La volontà di costruire il pirogassificatore è stata bloccata dal referendum del 2012. Ricordiamo che grazie all'esito positivo della consultazione referendaria, che ha visto Alpe in prima linea, abbiamo evitato un appalto da 255 milioni di Euro già previsti da Rollandin e soci. Allora era stata proposta un'alternativa basata sul trattamento a freddo dei rifiuti che, rispetto al bruciarli, ha minori impatti sulla salute e sull'ambiente.
Dopo le elezioni regionali del 2013 non c'è stata, però, la volontà di continuare sulla strada già tracciata dall'esito del voto. Il nuovo Piano Rifiuti legge 22 del 2015 è sicuramente imperfetto, ma ha cambiato la strategia regionale, eliminando i trattamenti a caldo e puntando all'aumento della raccolta differenziata, con l'obiettivo dell'80% nel 2020 e al recupero di materia.
Mancavano ancora linee guida chiare per la redazione dei piani di raccolta e trasporto per le Unités des Communes; questa lacuna è stata colmata con la delibera 1372/2017.
Queste linee guida prevedono:
1) di uniformare i sistemi sul territorio regionale;
2) di estendere i sistemi di raccolta domiciliari;
3) di introdurre il riconoscimento dell'utenza così da poter applicare la tariffazione puntuale.

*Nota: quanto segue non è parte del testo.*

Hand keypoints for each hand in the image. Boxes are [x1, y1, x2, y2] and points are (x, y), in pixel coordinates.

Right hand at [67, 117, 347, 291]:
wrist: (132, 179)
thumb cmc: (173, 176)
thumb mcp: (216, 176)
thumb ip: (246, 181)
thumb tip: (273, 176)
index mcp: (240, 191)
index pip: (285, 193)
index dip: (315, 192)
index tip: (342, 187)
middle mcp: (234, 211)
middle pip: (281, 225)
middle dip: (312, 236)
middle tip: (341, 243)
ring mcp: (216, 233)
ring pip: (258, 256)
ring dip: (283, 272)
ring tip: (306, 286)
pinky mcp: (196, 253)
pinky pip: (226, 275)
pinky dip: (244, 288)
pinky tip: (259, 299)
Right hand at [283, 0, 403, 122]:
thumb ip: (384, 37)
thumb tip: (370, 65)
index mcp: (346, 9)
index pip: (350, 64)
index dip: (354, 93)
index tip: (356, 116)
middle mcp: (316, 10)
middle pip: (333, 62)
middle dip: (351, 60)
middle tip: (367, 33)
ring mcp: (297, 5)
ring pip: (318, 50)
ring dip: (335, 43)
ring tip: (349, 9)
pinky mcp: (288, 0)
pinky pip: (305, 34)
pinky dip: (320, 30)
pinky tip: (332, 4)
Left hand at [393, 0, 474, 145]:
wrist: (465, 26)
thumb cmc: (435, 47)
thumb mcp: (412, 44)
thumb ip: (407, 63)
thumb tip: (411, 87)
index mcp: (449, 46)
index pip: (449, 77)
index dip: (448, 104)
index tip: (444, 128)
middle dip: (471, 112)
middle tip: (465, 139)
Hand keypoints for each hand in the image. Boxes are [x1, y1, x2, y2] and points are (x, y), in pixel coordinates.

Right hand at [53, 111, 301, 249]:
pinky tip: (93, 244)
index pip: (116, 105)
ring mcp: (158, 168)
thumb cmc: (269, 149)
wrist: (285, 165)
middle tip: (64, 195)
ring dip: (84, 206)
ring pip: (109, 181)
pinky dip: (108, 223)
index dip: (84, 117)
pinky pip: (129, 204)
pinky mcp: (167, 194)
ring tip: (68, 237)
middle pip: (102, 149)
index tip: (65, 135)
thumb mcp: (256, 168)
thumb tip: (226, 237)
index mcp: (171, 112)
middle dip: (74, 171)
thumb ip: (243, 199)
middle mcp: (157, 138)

Nei 6 mesi del nostro governo è stata lanciata la gara europea per individuare un nuovo gestore della discarica regionale e per la realizzazione di 2 impianti a freddo: uno per selezionare e stabilizzare l'indifferenziato, l'altro per recuperare il multimateriale.
La discarica regionale di Brissogne sta esaurendo lo spazio e per abbreviare i tempi è stata scelta la formula della concessione di servizi, che prevede tra l'altro ridotte possibilità di ricorso da parte delle aziende escluse. La concessione di servizi prevede un contratto che presenta le stesse caratteristiche di un appalto pubblico di servizi, ad eccezione del fatto che il corrispettivo della fornitura consiste unicamente nel diritto di gestire i servizi a un determinato prezzo, sulla base di un piano finanziario che la Regione controlla.
Esattamente come avviene nel pubblico, anche per il privato tutti gli investimenti effettuati ricadono in tariffa. Le problematiche che dovrà affrontare il futuro gestore sono, oltre all’esaurimento della discarica, le difficoltà di reperimento di nuove volumetrie e le strategie per evitare una gestione emergenziale della struttura, con il conseguente inevitabile commissariamento, che come ben sappiamo dalle cronache italiane non è affatto garanzia di corretto smaltimento dei rifiuti.
Abbiamo evitato di essere costretti ad esportare i rifiuti agli inceneritori di altre regioni, noi che abbiamo detto no a questa scelta con un referendum. Il contratto di gestione con la precedente società, la Valeco, è scaduto a dicembre 2017, ma sta proseguendo con una proroga tecnica. Se tutto andrà bene, il nuovo gestore subentrerà dal 1° gennaio 2020 e nel frattempo abbiamo evitato la fase emergenziale, ovvero un commissario statale che decide al posto della Regione. L'assunto che pubblico sia buono, mentre privato sia cattivo, è discutibile in quanto ci sono esempi tangibili di malagestione nelle partecipate, come nel vicino Canavese dove nel 2013 il consorzio dei Comuni ASA ha lasciato centinaia di lavoratori a casa e milioni di euro di debiti.
I ritardi sono nascosti nella riorganizzazione dei sub-ato (raggruppamenti dei comuni valdostani) e nell'introduzione una volta per tutte e in tutti i comuni della tariffazione puntuale e della raccolta dell'organico.
Non ci sono più scuse, adesso dipende tutto dalla volontà degli enti locali. Siamo allibiti da certe illazioni al limite della querela sull'operato del nostro Assessore Roscio e chiediamo a tutte le forze di opposizione di comportarsi correttamente e di operare nell'ambito delle istituzioni, visto che ne fanno parte.